I explained in the research and on CNN that the vast majority of unchurched respondents to one of our surveys (79%) said Christianity is more about organized religion than about loving God and people. Also, 72 percent of the respondents said the church is full of hypocrites or people who do one thing but say another. Perhaps the one stat that garnered the most attention was this: 44 percent of the unchurched surveyed said Christians "got on their nerves." It is not exactly the conversation one wants to have on CNN--or with anyone in your neighborhood.
I wanted to be like Franklin Graham. He gets on the news shows and brings everything to Jesus. Larry King would ask, "Well, Franklin, how's your dad today?" Franklin would reply, "You know, Dad's doing well, and he's having a good day. You know, Larry, this is the day the Lord has made. This kind of day reminds me of a day 2,000 years ago on a hill outside Jerusalem when Jesus died on the cross for your sin, in your place; and, Larry, today could be your day of salvation!" He always preaches Christ in this manner and in this content. We must start where people are, but never leave them without hearing the good news of the gospel.
On CNN, we talked about the research, but I kept trying to point to Jesus. Finally, I said, "Mike, this message never will be popular. There's always going to be what the Bible calls the stumbling block of the cross. It's always going to be hard for people to [understand] that God sent His Son who died...About 90 percent say I've got a close friend who considers himself or herself a Christian. So I think, ultimately, Christians have a faith that, by nature, needs to be shared. So I think we need not to be afraid of that, but proclaim the good news of Jesus Christ and let people hear the message."

(Keypoint text descriptions)
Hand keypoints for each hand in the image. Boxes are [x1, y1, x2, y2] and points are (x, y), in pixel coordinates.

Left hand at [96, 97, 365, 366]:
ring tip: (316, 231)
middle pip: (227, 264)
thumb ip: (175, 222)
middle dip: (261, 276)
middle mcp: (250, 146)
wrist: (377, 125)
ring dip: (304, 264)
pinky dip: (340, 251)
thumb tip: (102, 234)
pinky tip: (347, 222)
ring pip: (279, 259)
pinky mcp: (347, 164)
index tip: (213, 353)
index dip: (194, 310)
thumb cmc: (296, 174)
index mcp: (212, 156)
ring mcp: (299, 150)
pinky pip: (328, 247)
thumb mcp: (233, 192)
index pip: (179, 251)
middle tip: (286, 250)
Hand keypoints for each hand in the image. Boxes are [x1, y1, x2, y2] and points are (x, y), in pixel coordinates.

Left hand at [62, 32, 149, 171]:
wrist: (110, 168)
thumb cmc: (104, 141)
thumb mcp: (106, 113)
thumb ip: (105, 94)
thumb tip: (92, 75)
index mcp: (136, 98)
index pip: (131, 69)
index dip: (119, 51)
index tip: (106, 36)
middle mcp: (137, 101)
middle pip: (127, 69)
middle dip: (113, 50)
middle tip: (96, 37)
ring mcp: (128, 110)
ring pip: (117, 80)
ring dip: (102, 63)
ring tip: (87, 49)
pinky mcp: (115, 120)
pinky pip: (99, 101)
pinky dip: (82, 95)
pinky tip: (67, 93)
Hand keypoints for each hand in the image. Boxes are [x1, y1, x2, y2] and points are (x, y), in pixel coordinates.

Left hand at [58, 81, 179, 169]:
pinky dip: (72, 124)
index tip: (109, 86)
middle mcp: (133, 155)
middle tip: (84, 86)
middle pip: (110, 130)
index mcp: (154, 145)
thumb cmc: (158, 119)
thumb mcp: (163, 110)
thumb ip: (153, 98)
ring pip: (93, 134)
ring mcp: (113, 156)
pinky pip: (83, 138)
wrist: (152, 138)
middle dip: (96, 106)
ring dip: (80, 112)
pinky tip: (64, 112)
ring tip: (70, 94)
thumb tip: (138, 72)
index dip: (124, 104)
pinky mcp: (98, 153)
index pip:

TASK PROMPT → Extend the account of the CNN discussion of the survey of unchurched respondents, picking up after its final sentence.

ANSWER TO THIS PROBLEM →
Part of the challenge is a lot of people are tripping over the stumbling block of Christians before they get to the stumbling block of the cross. I don't know that I succeeded, but what I tried to do was speak of Jesus, the need for men and women to trust and follow Him and repent of their sins.
My point then and now is simple: Too many churches love their church culture more than they love Christ's mission. Yet if I follow Paul in the way he followed Christ, I will care for people of the culture who exist outside my church. The gospel has not changed. The mission has not changed. It is still on a mission of reconciliation, pleading on behalf of Christ, "Be reconciled to God" (2 Cor. 5:20).
So if we're going to endure today, to be faithful in faithless times, we're going to have to leave where we are comfortable. We're going to have to go and tell, not just wait for them to come and see. That may mean reshaping some of the ways we preach and lead the church. We always must build a biblically faithful church, but live in the context where we find ourselves.
A biblically faithful church in Seattle should look different than one in Selma, Alabama. A church in Selma should look different than one in Senegal. The bottom line is that where we are may influence the way we have conversations about Jesus, but the conversations always are about Jesus.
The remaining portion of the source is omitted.